“In Eternal memory to the men, women and children of Yaltushkow who perished at the hands of the Nazis in the summer of 1942”
These words are inscribed over an archway leading to graves of the Yaltushkower Landsmanshaft Benevolent Society, located in a vast city of the dead in Queens, N.Y. This is where my father-in-law and mother-in-law are buried with others who came to the United States before war swept the rest away.
My husband’s father met regularly with transplanted Yaltushkowers. As with so many other immigrants, he bonded most closely with those from his own part of Ukraine. His father and one sister had gone on to the golden land before World War I, which trapped the rest of the family in Europe until they could be reunited.
According to family lore, his mother wanted to stay in Ukraine, but battles among White Czarist troops, Reds and Cossacks thrown in for good measure, made life unbearable. Finally, mother and the rest of the children came to America in 1920.
As well they did. Jews who stayed “home,” perhaps because no one was in America to support them, or they felt they could ride out the civil war, or who knows why, died in the 1942 massacre, their names lost. Their only memorial is the arch in the cemetery.
After the war, someone went back to the site of Yaltushkow to see if anyone had survived. None had. For the family, only one picture remains of a cousin with her husband and child, who stayed in the USSR and vanished with the rest in 1942.
My husband remembers hushed conversations in his kitchen after the war, the sound of weeping. Only later would he learn why the adults cried.
Remembrance ceremonies around Yom Hashoah remind us that those who stayed “home” were the ones who paid the greatest price. All we are left with are stories those who survived can tell us.
Every year a unique cadre of survivors who contain the history of those years of darkness is diminished by death. Soon, only accounts that have been preserved through oral histories, recorded interviews, books and personal memoirs, will be all that remain for coming generations. Each one is a precious and irreplaceable repository.
Recalling someone who has died, we say, “May their name be for a blessing.”
So many Jews died with their entire families in the Holocaust that their names were lost completely. Where names of those murdered millions remain, we are brought closer to them. By reciting their names, we maintain a memory of those who were consumed.

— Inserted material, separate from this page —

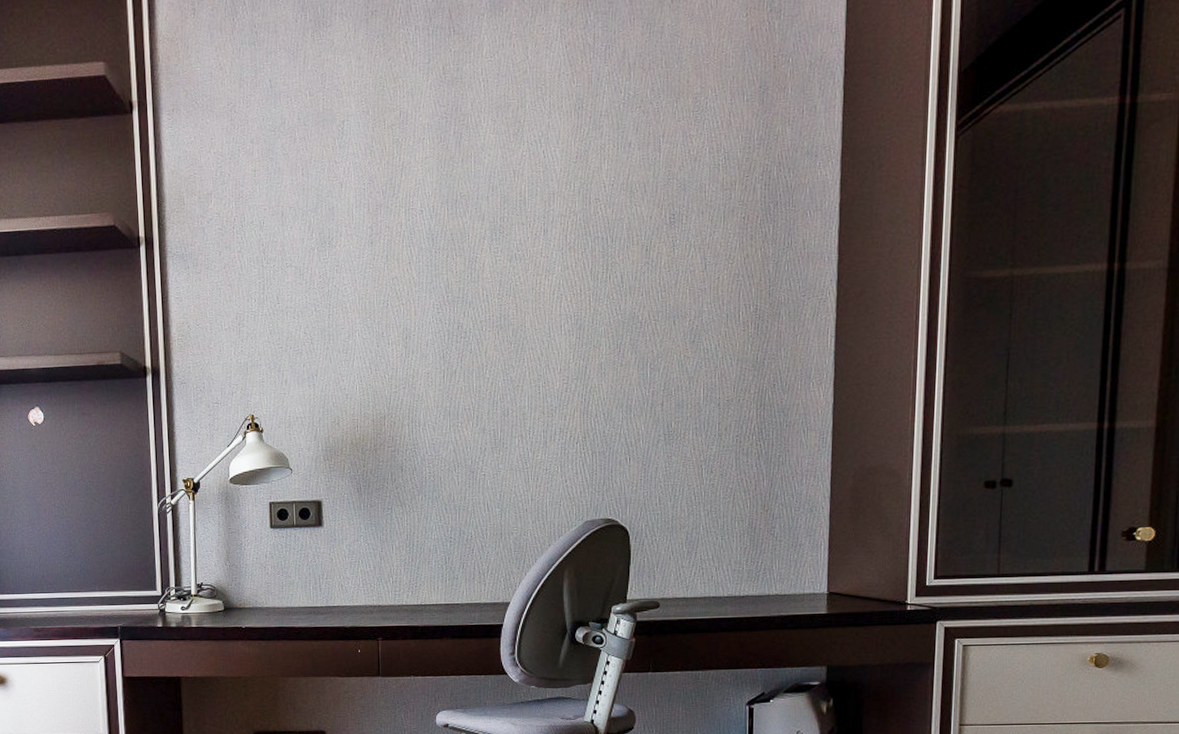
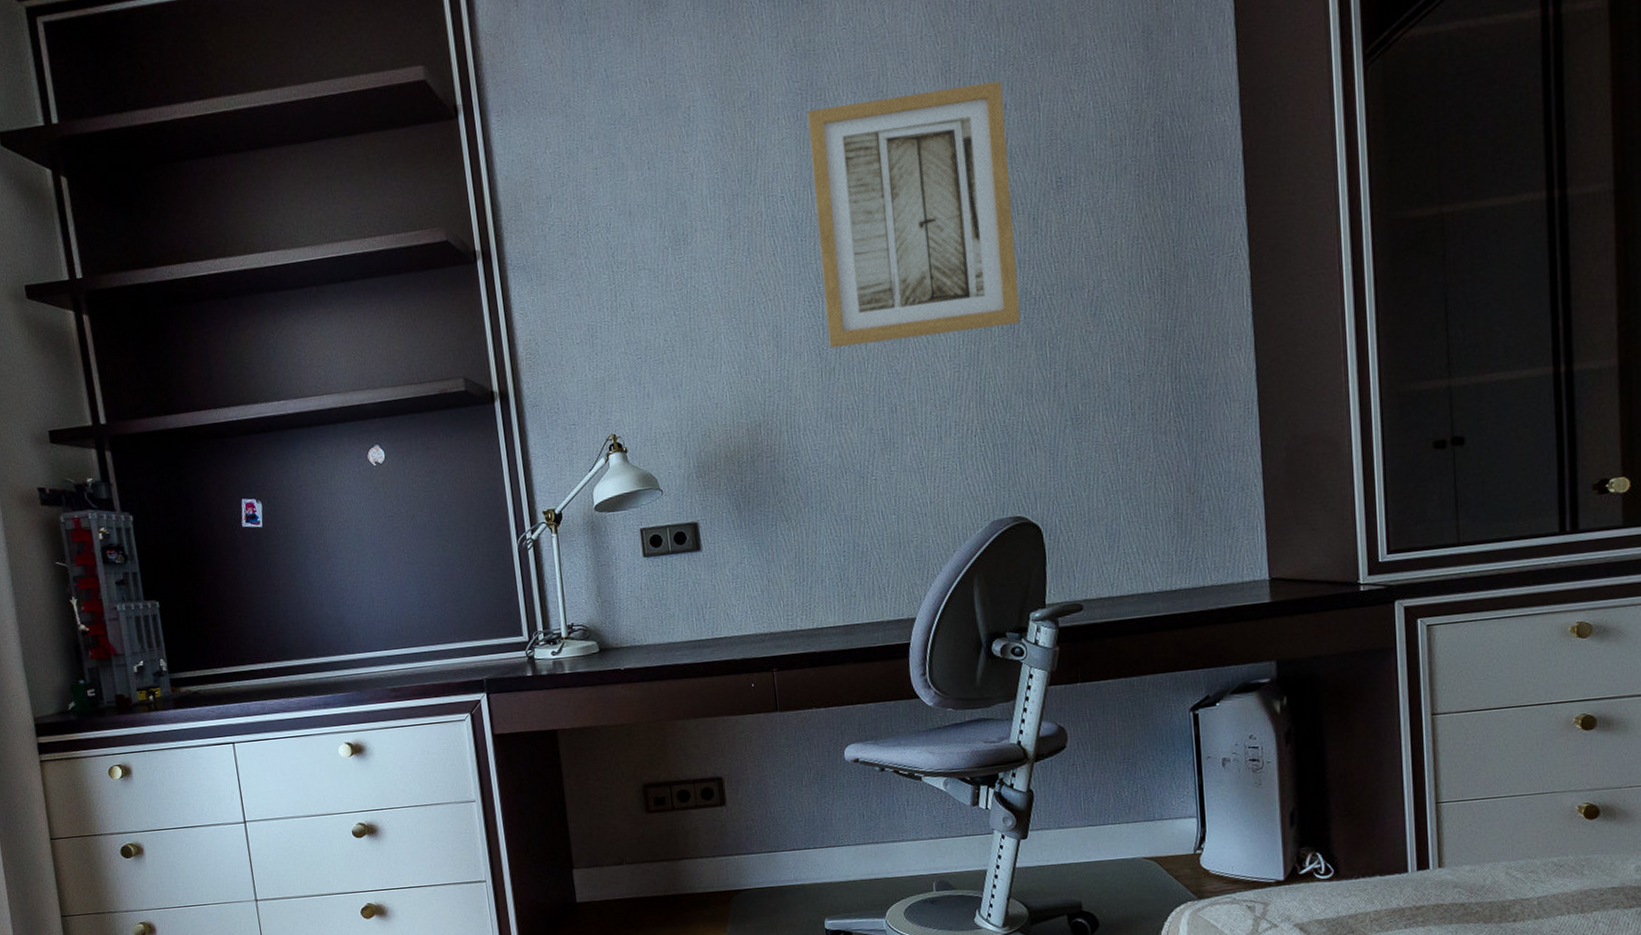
wall art: none [450,121,629,353] -> present [808,81,1020,349]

A poem by Israeli poet Yehuda Amichai, The Synagogue in Florence, includes some of those names we ourselves saw inscribed on the memorial wall:
“Tender spring in the courtyards
A tree blossoming, four girls playing
Between two lessons of the sacred language
In front of a memorial wall
Made of marble: Levi, Sonino, Cassuto
In straight lines, as in a newspaper
Or in the scrolls of the Torah.
The tree stands there in memory of nothing
But of this spring.
A rivederci, our father
Buona notte, our king…”
Even more devastating than the synagogue in Florence, if there are comparable moments of pain, may be the Pinchas shul in Prague. Its entire interior is covered with the names of the dead, so that one is wrapped in their names as in a tallit.
In these places, one is far from the concentration camps. In a camp, one breathes anonymous death; in a name, we may picture someone’s life.
The Vietnam war memorial in Washington, D.C., the memorial in New York for those killed in the destruction of Sept. 11 – by naming those who died in those conflagrations, we are closer to them. So it is with the memorials in Florence and Prague, and others like them: at least their names will not be forgotten, but be a blessing for us.